> _Text section_
■ ■ ■ ■ ■
No, we're not speaking in a foreign language. Here

are some industry terms so you can follow along.

1080/60i - - One of the two High Definition Broadcast standards.  Frame size is 1,920 pixels wide by 1,080 pixels tall.  This standard operates in interlaced scan mode at 60 fields per second.  See also:  Interlaced video

 

16x9 - - (also referred to as 16 by 9, 16:9) The wide-screen format of High Definition video in which the aspect ratio of the screen is 16 units wide by 9 units high.

 

30p - - A format where 30 frames per second are captured as full frames in the progressive scan mode.

 

4x3 - - (also referred to as 4 by 3, 4:3)  The aspect ratio used for U.S. television broadcasts from its inception to the adoption of High Definition broadcasting; one third wider than it is high (1.33:1). See also: Aspect ratio

 

60p - - A format where 60 frames per second are captured as full frames in the progressive scan mode.

 

720/60p - - One of the two High Definition Broadcast standards.  Frame size is 1,280 pixels wide by 720 pixels tall.  This standard operates in progressive mode at 60 frames per second.  See also:  Progressive video

 

A/B Roll - - In editing, where one track of video resides in the "A" track, and one track of video resides in the "B" track.  Dissolves, wipes and other transitions can be performed between the two tracks.
■ ■ ■ ■ ■
> _Collected material_

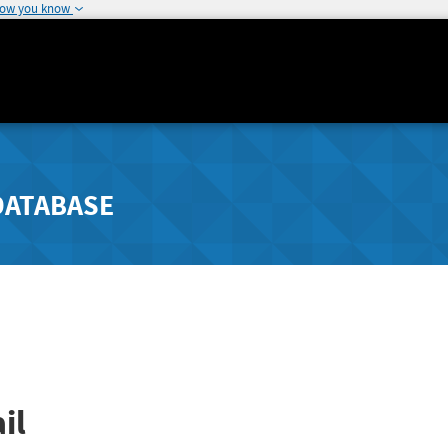
how you know
DATABASE
il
■ ■ ■ ■ ■
> _Tasks and exercises_
#1 Answer from the video glossary:
(a) What is the frame size of the 720/60p standard?
(b) How much wider than high is the 4x3 aspect ratio?
(c) In A/B roll editing, what can be performed between the two tracks?
#2 Summarize the video glossary in two sentences.
Rely on the glossary alone, not the material.

> _Task-by-task results_
#1
(a) 1,280 pixels wide by 720 pixels tall.
(b) One third wider than it is high (1.33:1).
(c) Dissolves, wipes and other transitions.

#2 The glossary defines video industry terms, including the two High Definition broadcast standards: 1080/60i, which is 1,920 by 1,080 pixels in interlaced mode, and 720/60p, which is 1,280 by 720 pixels in progressive mode. It also covers the 16x9 and 4x3 aspect ratios, the 30p and 60p progressive formats, and A/B roll editing, in which transitions are performed between two video tracks.